Trecho para ler =>

--------

Shirley entra no vagão do trem, há apenas ela e mais três passageiros: dois homens e uma mulher. Escolhe uma poltrona, se senta, abre o livro de Emily Dickinson com o desenho de um quadro de Edward Hopper na capa. Todos estão solitários, viajam sozinhos, não se interagem, o espaço é apenas um lugar para se estar, transitório, passageiro para o corpo, para as relações, para o superficial contato. 

O filme de Gustav Deutsch narra a trajetória de Shirley através de treze quadros, no sentido específico da pintura, sobre os dias e noites do dia 28 de agosto de 1931 passando por anos importantes até 1963, com os principais acontecimentos do período, como a grande depressão nos Estados Unidos, o início da Segunda Guerra Mundial (1939), a Revolução Cubana (1959), entre outros. 

A proposta do diretor é estreitar a relação entre pintura e cinema, é transpor, traduzir os quadros de Edward Hopper para uma linguagem cinematográfica, mas que privilegie a referência, a base pictórica na fotografia do filme. O pintor estadunidense se destacou na pintura, na arte do século XX, por retratar cenas da sociedade moderna, com os seus locais grandes com o homem estático, confinado em espaços pequenos. Em seus quadros há uma paisagem urbana desolada, deserta, melancólica. 

O início da percepção das transformações da sociedade moderna ocorreu com um lírico no auge do capitalismo. O poeta francês Charles Baudelaire foi o primeiro a retratar, em seus poemas, em seus quadros parisienses, a vida, os temas de uma nova sociedade que se configurava. As “flores do mal”, que germinam no espaço urbano, criam sentimentos de tédio, a revolta, a morte, a necessidade da embriaguez pelo vinho. O homem está sozinho em meio à multidão, caminha, flana pelo espaço lotado urbano. Percebe a transitoriedade de passantes, acaricia gatos, admira a beleza transitória. 

Em “Shirley: visões da realidade”, assim como nos quadros de Hopper, há uma dialética entre espaço interior versus espaço exterior. O corpo é a referência do conflito com o espaço, assim como a mente, os pensamentos são o exemplo da dissociação entre o eu e o mundo. Estar no mundo, não é necessariamente fazer parte dele, Shirley está solitária em um quarto, olha para fora, contempla algo que não podemos ver enquanto espectadores, mas que sabemos o que é, enquanto humanos, seres ora menores do que o mundo, ora maiores, de forma que o sentimento no mundo é a melancolia, a solitária existência.

--------

Registros para usar =>

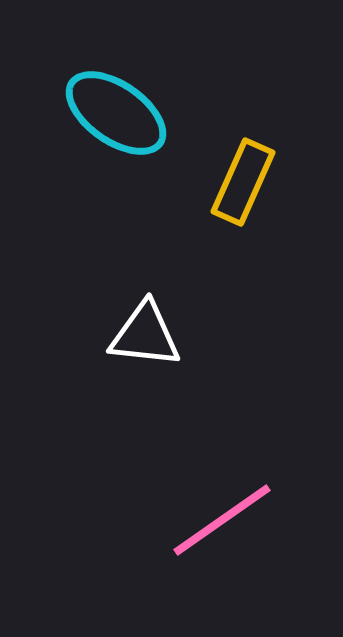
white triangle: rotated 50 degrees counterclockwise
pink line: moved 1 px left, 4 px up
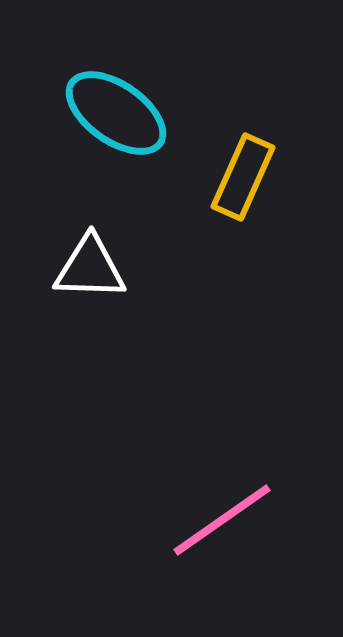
yellow rectangle: moved 5 px up
white triangle: moved 55 px left, 67 px up; rotated 4 degrees counterclockwise
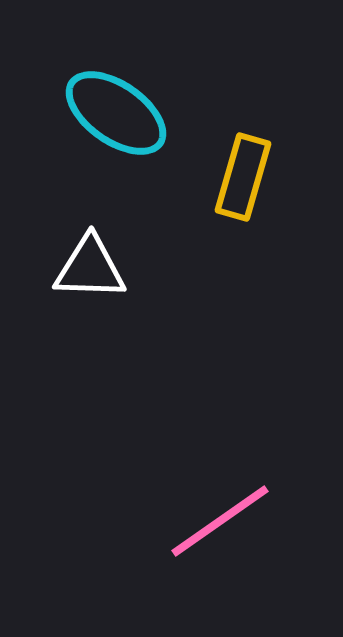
yellow rectangle: rotated 8 degrees counterclockwise
pink line: moved 2 px left, 1 px down
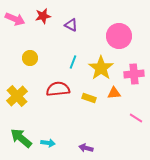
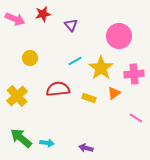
red star: moved 2 px up
purple triangle: rotated 24 degrees clockwise
cyan line: moved 2 px right, 1 px up; rotated 40 degrees clockwise
orange triangle: rotated 32 degrees counterclockwise
cyan arrow: moved 1 px left
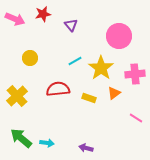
pink cross: moved 1 px right
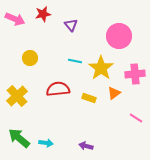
cyan line: rotated 40 degrees clockwise
green arrow: moved 2 px left
cyan arrow: moved 1 px left
purple arrow: moved 2 px up
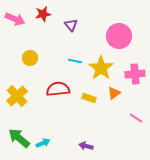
cyan arrow: moved 3 px left; rotated 32 degrees counterclockwise
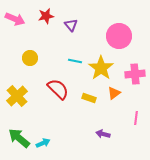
red star: moved 3 px right, 2 px down
red semicircle: rotated 50 degrees clockwise
pink line: rotated 64 degrees clockwise
purple arrow: moved 17 px right, 12 px up
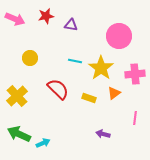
purple triangle: rotated 40 degrees counterclockwise
pink line: moved 1 px left
green arrow: moved 4 px up; rotated 15 degrees counterclockwise
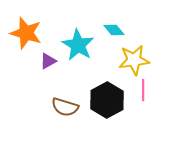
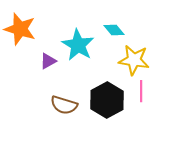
orange star: moved 6 px left, 4 px up
yellow star: rotated 16 degrees clockwise
pink line: moved 2 px left, 1 px down
brown semicircle: moved 1 px left, 2 px up
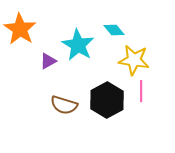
orange star: rotated 16 degrees clockwise
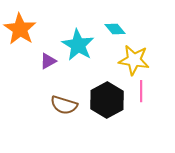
cyan diamond: moved 1 px right, 1 px up
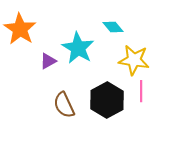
cyan diamond: moved 2 px left, 2 px up
cyan star: moved 3 px down
brown semicircle: rotated 48 degrees clockwise
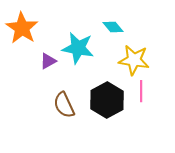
orange star: moved 2 px right, 1 px up
cyan star: rotated 20 degrees counterclockwise
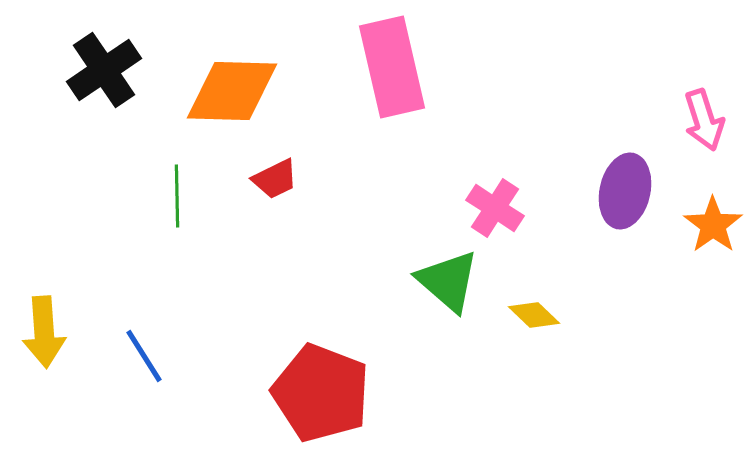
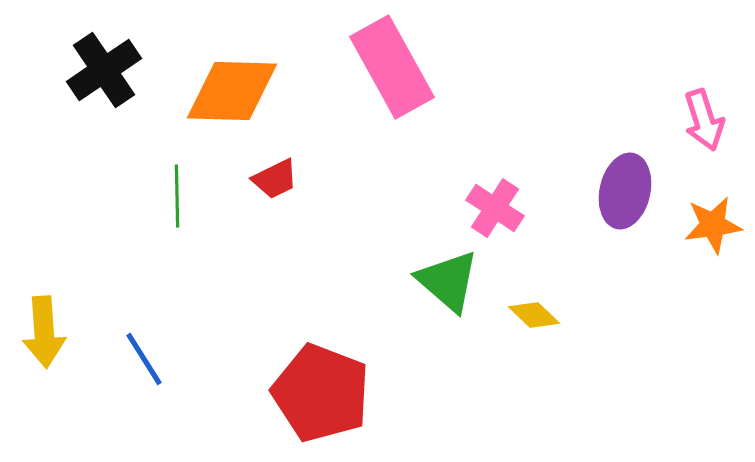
pink rectangle: rotated 16 degrees counterclockwise
orange star: rotated 28 degrees clockwise
blue line: moved 3 px down
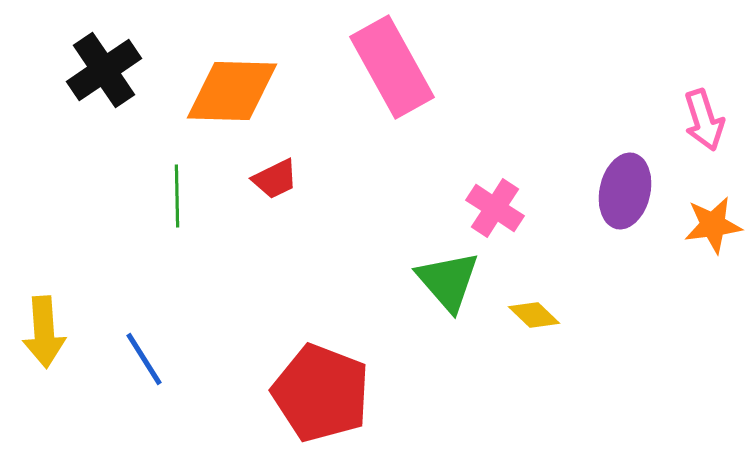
green triangle: rotated 8 degrees clockwise
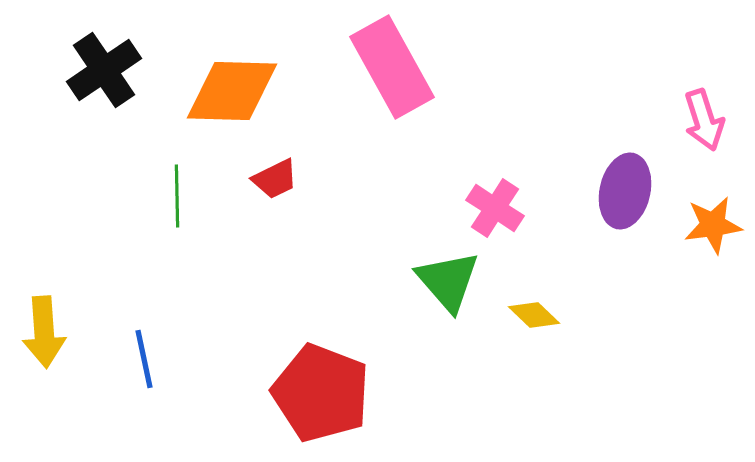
blue line: rotated 20 degrees clockwise
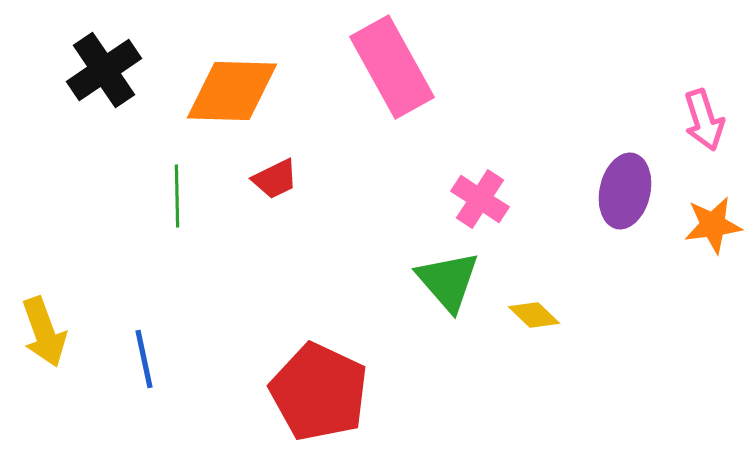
pink cross: moved 15 px left, 9 px up
yellow arrow: rotated 16 degrees counterclockwise
red pentagon: moved 2 px left, 1 px up; rotated 4 degrees clockwise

--------

Instruções =>
(A) Copie dos registros as linhas que vão da que traz "pink cross: moved 1 px right" até a que traz "purple arrow: moved 17 px right, 12 px up", incluindo as duas, sem alterar nada. Deixe de fora as linhas que marcam as imagens.
(B) Continue o texto sobre o filme Shirley a partir do ponto em que ele termina.
Os registros não têm nenhuma relação com o texto sobre o filme Shirley.

Respostas do exercício =>
(A)
pink cross: moved 1 px right
cyan line: rotated 40 degrees clockwise
green arrow: moved 2 px left
cyan arrow: moved 1 px left
purple arrow: moved 2 px up
cyan arrow: moved 3 px left; rotated 32 degrees counterclockwise
red star: moved 3 px right, 2 px down
red semicircle: rotated 50 degrees clockwise
pink line: rotated 64 degrees clockwise
purple arrow: moved 17 px right, 12 px up

(B)
No filme “Acossado” (1960), do diretor francês Jean-Luc Godard, a personagem Patrícia Franchini (Jean Seberg) pergunta para o seu companheiro, Michel Poiccard (Jean-Paul Belmondo), quem seria mais bonita, ela ou pintura de um quadro pendurado na parede? A relação entre pintura e cinema é uma relação próxima entre imagem e percepção. O crítico André Bazin, no seu estudo sobre a ontologia da imagem, destaca que a representação através da imagem é a própria luta contra a morte, a preservação do corpo. 

No filme “Shirley”, pintura e cinema se relacionam de forma estreita, direta, o quadro cinematográfico busca reproduzir o quadro da pintura nas texturas, nas cores, na luz, na representação, no significado. A mesma proposta ocorre em filmes como “Silvestre” (1981) do português João César Monteiro; “A Inglesa e o Duque” (2001) do francês Eric Rohmer; e a sequência “Corvos” do filme “Sonhos” (1990) do diretor japonês Akira Kurosawa. 

Por fim, o concreto da vida moderna é a solidão, o espaço exterior é a cidade, servida apenas para se estar. O ser contempla, divaga, volta-se para devaneios da realidade, o presente é tão grande, não pode se afastar, resta-lhe apenas estar, sentir a melancolia. Shirley tenta se afastar um pouco, está só na noite, no quarto, pode ser. Os problemas do ser na solitária modernidade são representados pelos quadros de Baudelaire, de Hopper e de Deutsch.